Neurophysiological evaluation of juvenile systemic lupus erythematosus

Background Peripheral nervous system and the central nervous system involvement in systemic lupus erythematosus (SLE) patients are one of the major causes of morbidity and mortality. The aim of this work was to study the nervous system clinically and electrophysiologically in children with systemic lupus erythematosus. Results The study was carried out on thirty-eight children with SLE. Their age ranged from 5 to 16 years. The most encountered neurologic manifestations were tremors.

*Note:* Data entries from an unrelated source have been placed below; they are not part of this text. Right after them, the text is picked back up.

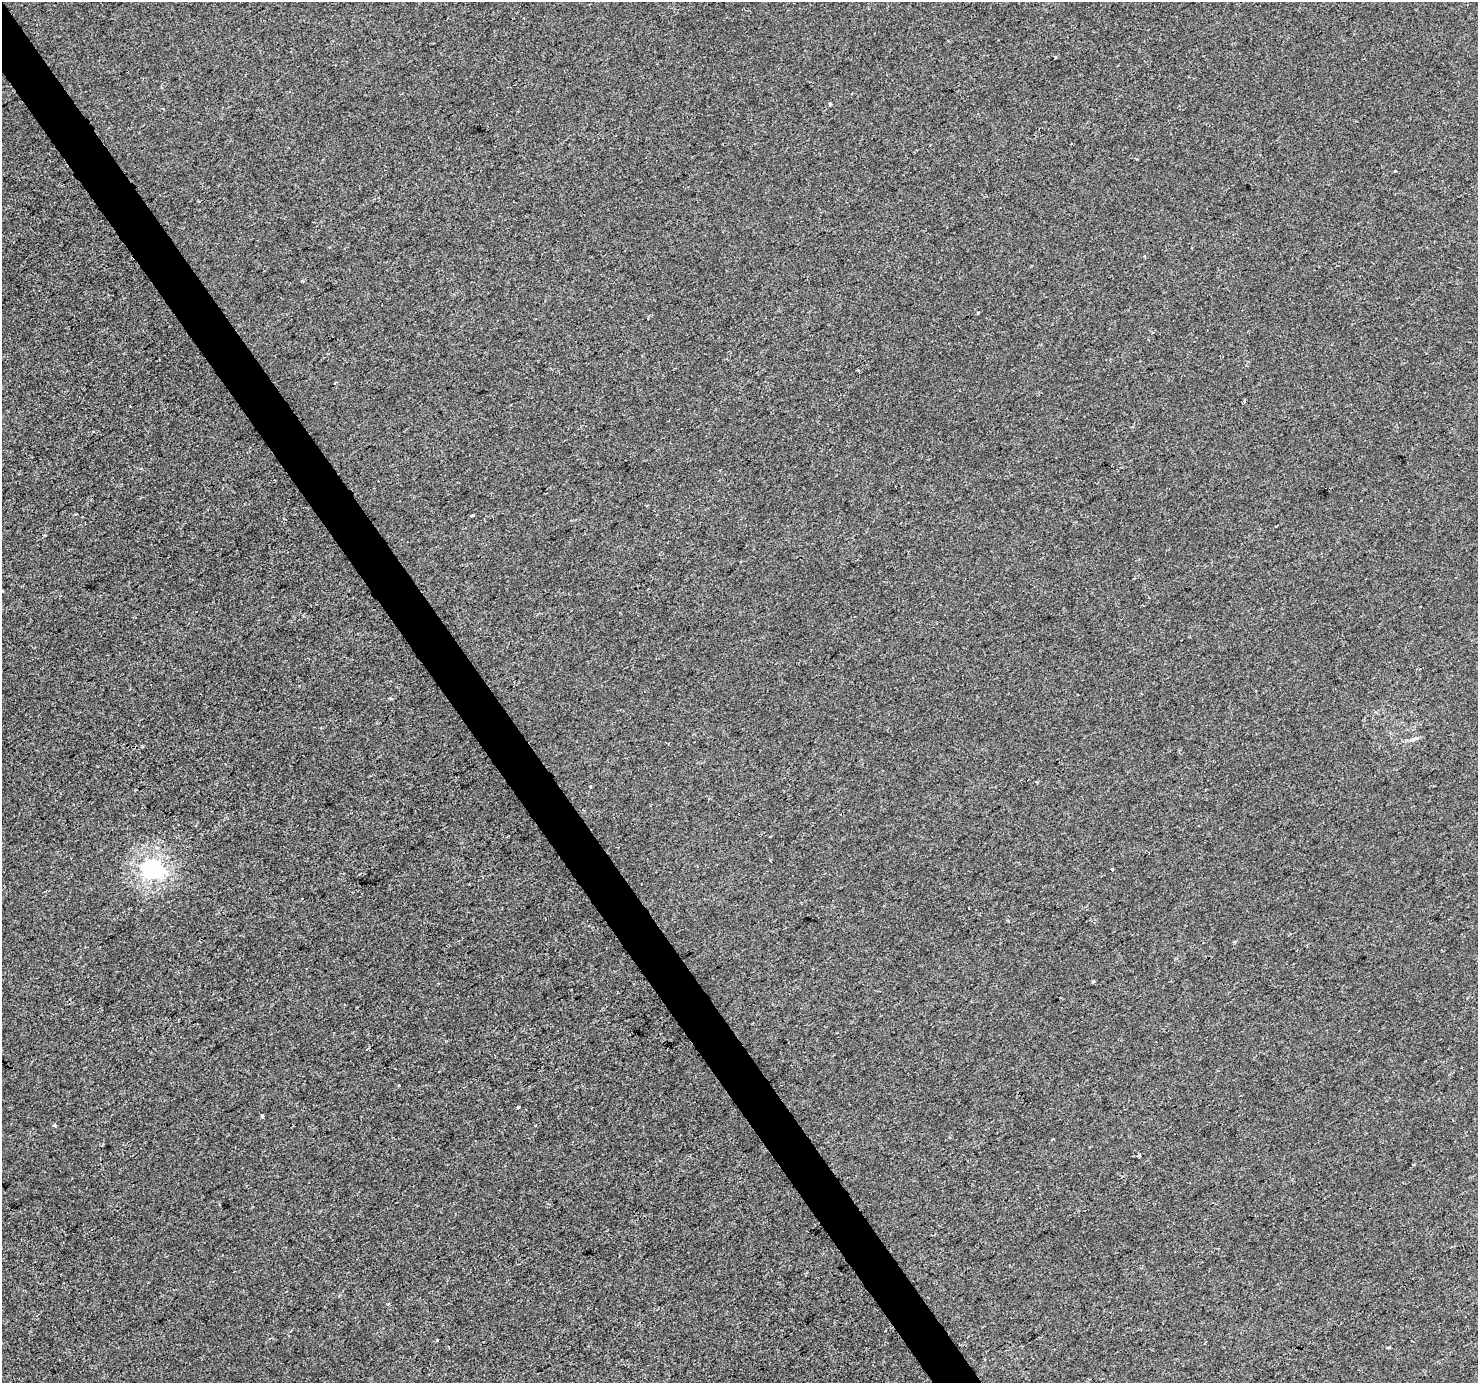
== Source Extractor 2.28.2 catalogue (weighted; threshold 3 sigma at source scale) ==
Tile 11 of 4 x 4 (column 3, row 3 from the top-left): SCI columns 2957-4432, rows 1563-2943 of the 5908 x 5824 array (HDU 1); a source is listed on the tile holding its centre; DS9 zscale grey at full resolution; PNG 1480 x 1385 px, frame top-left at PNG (2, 2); no overlay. Shown black and unused: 3% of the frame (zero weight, under 2 of 3 exposures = <1% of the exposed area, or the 3 px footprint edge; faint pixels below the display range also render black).
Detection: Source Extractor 2.28.2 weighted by HDU 2 'WHT'; one run over the whole footprint, this tile lists its part. Background -1.21e-04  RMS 0.0042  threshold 0.0188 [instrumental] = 3 sigma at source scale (4.5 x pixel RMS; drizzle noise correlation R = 1.50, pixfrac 1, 0.0396/0.0396 arcsec/px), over >= 5 px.
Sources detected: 21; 1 cosmic-ray / hot-pixel residue — not listed; the other 20 listed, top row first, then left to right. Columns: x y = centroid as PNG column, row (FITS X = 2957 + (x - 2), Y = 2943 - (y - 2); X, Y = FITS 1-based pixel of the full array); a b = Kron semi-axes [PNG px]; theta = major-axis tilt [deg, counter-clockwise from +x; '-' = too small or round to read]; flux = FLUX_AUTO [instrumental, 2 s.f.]
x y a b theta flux
830 104 3 3 - 1.6
1395 171 3 3 - 0.58
301 281 4 3 - 0.41
978 313 3 2 - 0.85
472 515 3 3 - 2.7
391 699 5 3 - 0.44
1414 739 11 5 19 1.4
591 786 3 3 - 0.57
152 869 7 6 - 180
1112 869 3 3 - 3.1
1093 981 5 3 - 0.44
399 1085 3 2 - 0.71
518 1107 4 3 - 1.2
262 1116 3 3 - 0.9
54 1125 3 3 - 1.2
1053 1139 3 2 - 0.51
1139 1155 5 3 - 2.9
1413 1164 3 2 - 0.6
437 1340 3 2 - 0.34
1389 1347 3 3 - 2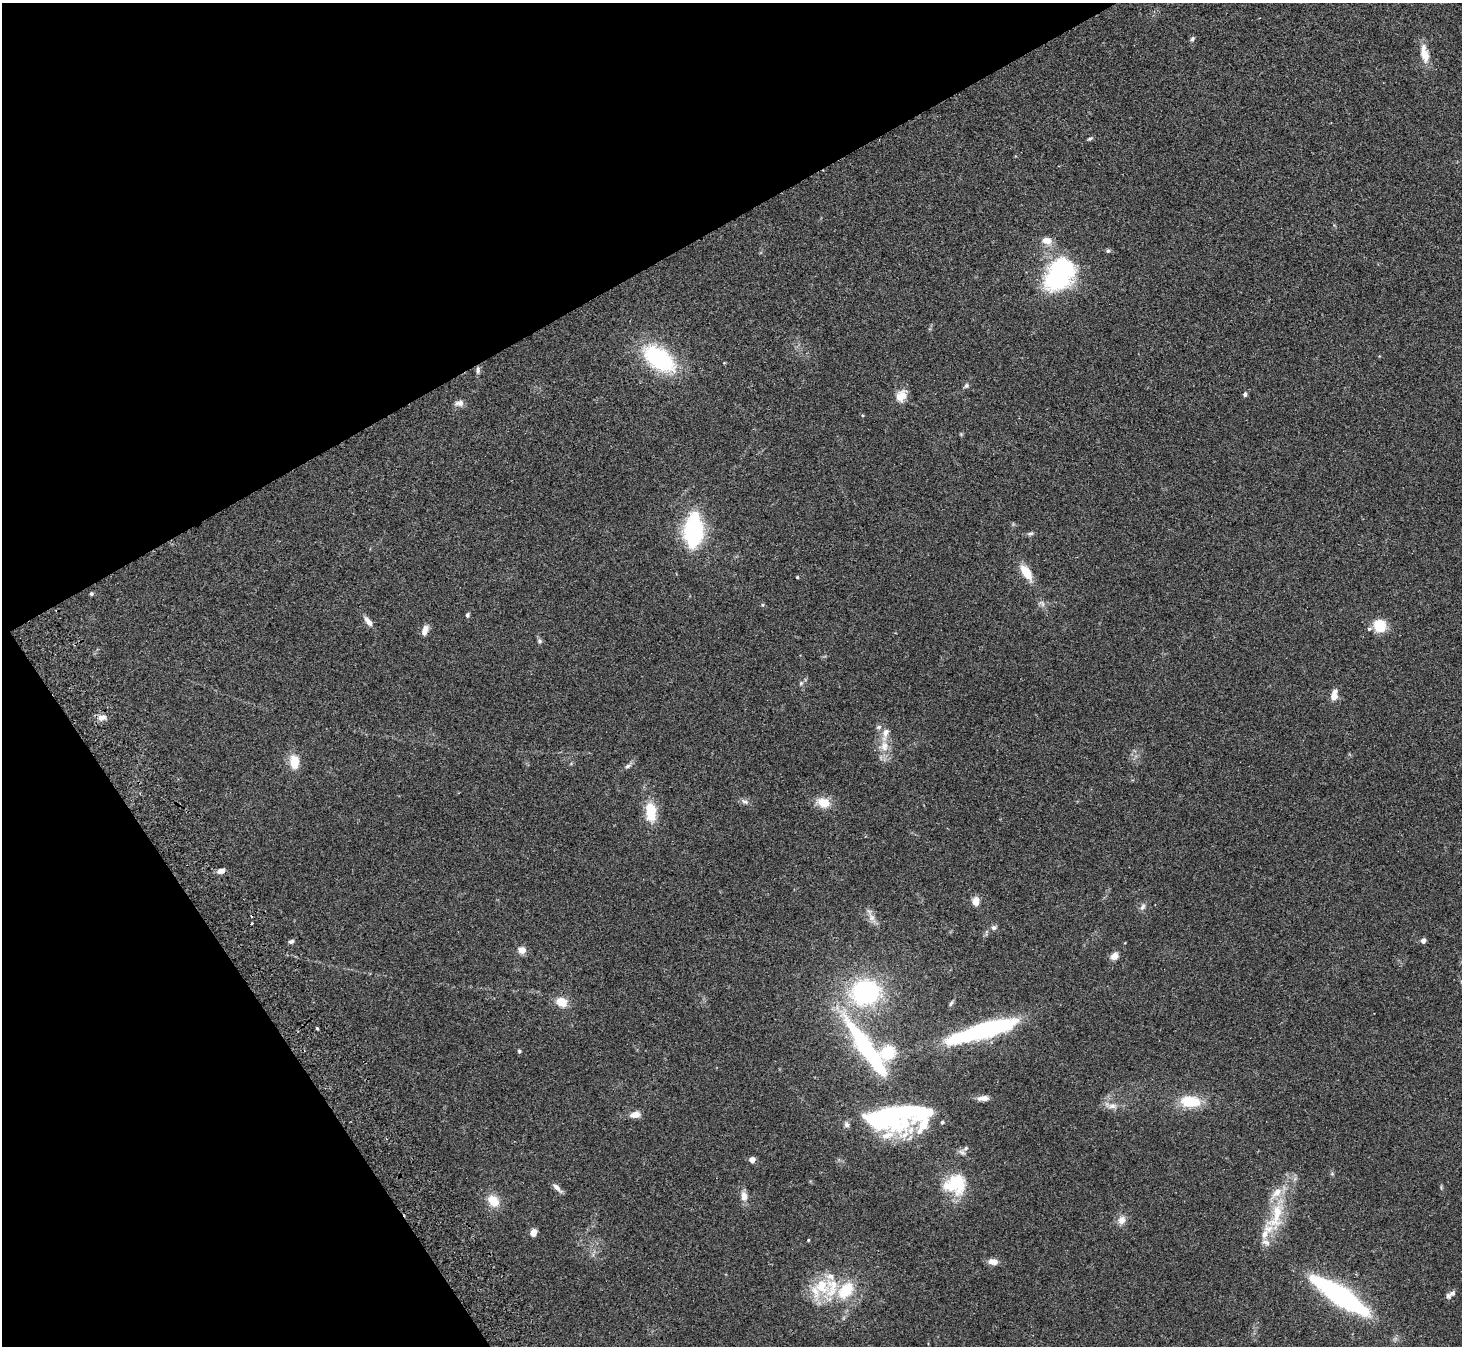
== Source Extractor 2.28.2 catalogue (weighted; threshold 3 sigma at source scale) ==
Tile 5 of 4 x 4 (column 1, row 2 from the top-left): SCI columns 52-1511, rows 2885-4228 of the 5943 x 5903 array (HDU 1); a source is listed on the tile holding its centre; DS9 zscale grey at full resolution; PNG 1464 x 1348 px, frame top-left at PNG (2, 3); no overlay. Shown black and unused: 27% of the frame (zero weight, under 2 of 3 exposures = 3% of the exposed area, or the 3 px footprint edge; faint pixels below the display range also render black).
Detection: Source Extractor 2.28.2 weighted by HDU 2 'WHT'; one run over the whole footprint, this tile lists its part. Background 0.109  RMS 0.0092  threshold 0.0413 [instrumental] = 3 sigma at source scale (4.5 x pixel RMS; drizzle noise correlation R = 1.50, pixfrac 1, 0.05/0.05 arcsec/px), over >= 5 px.
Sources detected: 92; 10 inside a brighter object's white glare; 1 cosmic-ray / hot-pixel residue — not listed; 8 inside a brighter listed object's ellipse — not listed separately; the other 73 listed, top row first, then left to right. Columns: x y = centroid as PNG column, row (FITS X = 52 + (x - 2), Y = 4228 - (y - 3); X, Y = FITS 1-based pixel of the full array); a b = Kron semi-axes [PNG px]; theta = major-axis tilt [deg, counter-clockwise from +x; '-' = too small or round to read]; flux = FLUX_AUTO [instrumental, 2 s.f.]
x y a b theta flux
1192 39 7 4 65 1.8
1424 54 24 9 -79 12
1090 139 7 4 29 1.4
1047 241 14 10 -12 7.6
1108 251 6 5 - 1.4
1056 276 36 24 42 78
659 359 34 19 -36 92
478 370 10 5 83 2.5
966 386 6 6 - 2
1245 394 6 5 - 2
901 396 15 12 51 9.7
459 403 11 8 8 4.3
693 530 39 19 86 85
1030 534 9 5 5 2
1026 572 20 9 -57 16
797 577 4 3 - 0.84
91 594 5 5 - 1.4
763 605 5 3 - 0.95
467 615 6 5 - 1.6
368 621 15 6 -53 5.2
1380 626 13 11 -57 20
425 630 14 7 70 5.6
540 641 6 5 - 1.6
801 683 6 5 - 1.7
1334 696 11 6 77 9.2
102 717 13 7 9 5.1
879 727 8 6 17 2.1
884 746 15 11 79 11
294 762 17 11 -85 14
628 766 9 5 25 2.3
745 802 10 6 -27 2.9
823 803 14 11 -19 14
651 812 25 13 -84 22
221 871 10 6 21 3.9
976 901 11 8 85 6.3
1143 907 10 6 58 2.8
871 918 10 9 - 5.3
251 923 3 2 - 1.6
994 928 7 6 - 2.6
1423 940 4 4 - 5.4
291 941 7 5 17 2
522 950 8 7 - 6.6
1114 956 7 6 - 8.7
865 992 29 24 10 120
562 1002 12 10 -28 13
951 1003 9 4 64 1.9
317 1028 3 3 - 2.5
964 1036 61 16 10 66
519 1051 4 4 - 1.2
888 1052 40 32 17 55
869 1054 91 11 -58 130
983 1098 14 6 3 5.4
1190 1102 22 12 -3 27
1112 1106 11 7 0 4.6
888 1113 52 41 -36 120
635 1114 13 7 9 7
942 1122 5 5 - 1.3
966 1148 8 6 18 2.7
752 1160 4 4 - 8.6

It was observed in 47.4% of children, followed by headache in 39.5%, sensory manifestation as numbness in 23.7%, cerebrovascular stroke in 5.3%, and chorea in 2.6%, which was unilateral mostly in the upper limb, tics, and convulsion had the same percentage. Around 16% of children had positive findings in MRI, such as cerebrovascular disease, minimal hematoma, pseudotumorcerebri, vasculitis, and ectatic ventricles. Subclinical peripheral neuropathy was reported in nearly 52.6% of children, and clinical peripheral neuropathy was reported in 23.6%. Pure sensory subclinical peripheral neuropathy was detected in 13.1% of children, but mixed subclinical peripheral neuropathy was detected in 39.4%. Nearly 53% of studied children had an abnormal somatosensory-evoked potential study of posterior tibial and median nerves. Conclusion The current study reported that the clinical neurological manifestations in juvenile SLE is common. Peripheral neuropathy is commonly detected, which could be either clinical or sub-clinical. Somatosensory evoked potential study is of value for early detection of central affection. So, we recommend more studies to determine the guidelines when to order these informative investigations for children with JSLE.